Урсула ничего не ответила.
Йохан проводил их на вокзал, погрузил чемоданы, обнял Мишу и как-то неуклюже стоял на платформе у окна их купе. – Я снова напишу тебе, как уеду из Китая, – сказал он. – Обязательно.
Двери закрылись, послышался гудок поезда. Йохан не махал им на прощание. Затем он развернулся и ушел прочь.
Урсула не сообщила ему, что беременна.
Начальник Урсулы, полковник Туманян, тепло приветствовал ее в кабинете в Большом Знаменском переулке, похвалив ее работу в Мукдене и поздравив с чудесным, как выяснилось, спасением из Шанхая, где она была на волосок от провала. В мае 1935 года инспектор Том Гивенс из муниципальной полиции Шанхая арестовал еще одного важного советского шпиона. “Йозеф Вальден”, называвший себя нищим писателем, на самом деле был полковником Яковом Григорьевичем Брониным, работавшим на советскую военную разведку. В квартире Бронина полиция обнаружила доказательства, что его печатная машинка была приобретена некоей Урсулой Гамбургер.

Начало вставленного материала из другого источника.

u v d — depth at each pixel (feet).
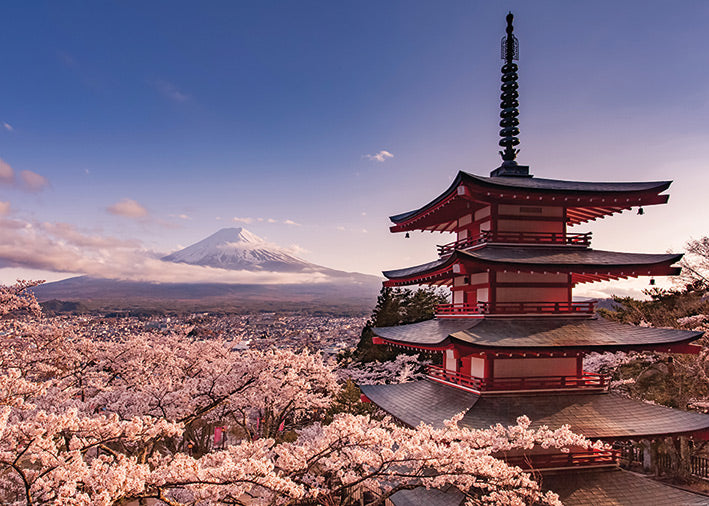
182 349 92.99
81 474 25.30
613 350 47.78
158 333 104.47
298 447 33.71
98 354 76.23
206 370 83.05
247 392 66.95
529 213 55.16
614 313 119.24
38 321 74.74
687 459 76.28
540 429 39.01
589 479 44.93
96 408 61.05
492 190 50.60
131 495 28.07
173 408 60.23
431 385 59.26
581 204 53.47
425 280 64.23
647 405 49.21
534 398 49.03
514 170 63.41
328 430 34.81
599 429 44.32
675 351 48.24
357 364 136.77
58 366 73.31
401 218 70.44
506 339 47.44
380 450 36.32
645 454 81.87
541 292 53.52
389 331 66.08
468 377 52.03
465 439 37.73
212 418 82.89
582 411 47.21
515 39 66.23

Давая показания, Руди предложил сотрудникам спецподразделения убедительную, но недостоверную версию о том, как он распорядился печатной машинкой. Гивенс подобрался уже совсем близко. Урсула села на следующий же пароход из Шанхая, зная, что больше сюда не вернется. Однако 4-е управление уже припасло для нее новую миссию: “Поедете в Польшу? С Руди”, – спросил Туманян. Польское правое правительство загнало коммунистическую партию в подполье, и местные товарищи отчаянно нуждались в опытном радисте. Раз Руди теперь выражал готовность работать на советскую разведку, а Урсула ручалась за его преданность, они могли бы работать командой, координируя польские коммунистические ячейки, собирая военные разведданные и передавая полученные сведения в Москву. Профессия Руди обеспечила бы им легальное прикрытие. Туманян, хотя и возглавлял азиатский отдел, должен был остаться куратором Урсулы. Полковник Тумс пока не догадывался о состоянии ее брака. Она не сообщила своему командиру, что носит ребенка Йохана Патры. “С его точки зрения, это было логичное, гуманное предложение”.
А с точки зрения Урсулы, оно было далеко не однозначно. Сделать в Китае аборт было относительно просто, но, едва узнав о своей беременности, она была настроена решительно. “Я мечтала о втором ребенке и теперь, оказавшись в положении, хотела его сохранить”.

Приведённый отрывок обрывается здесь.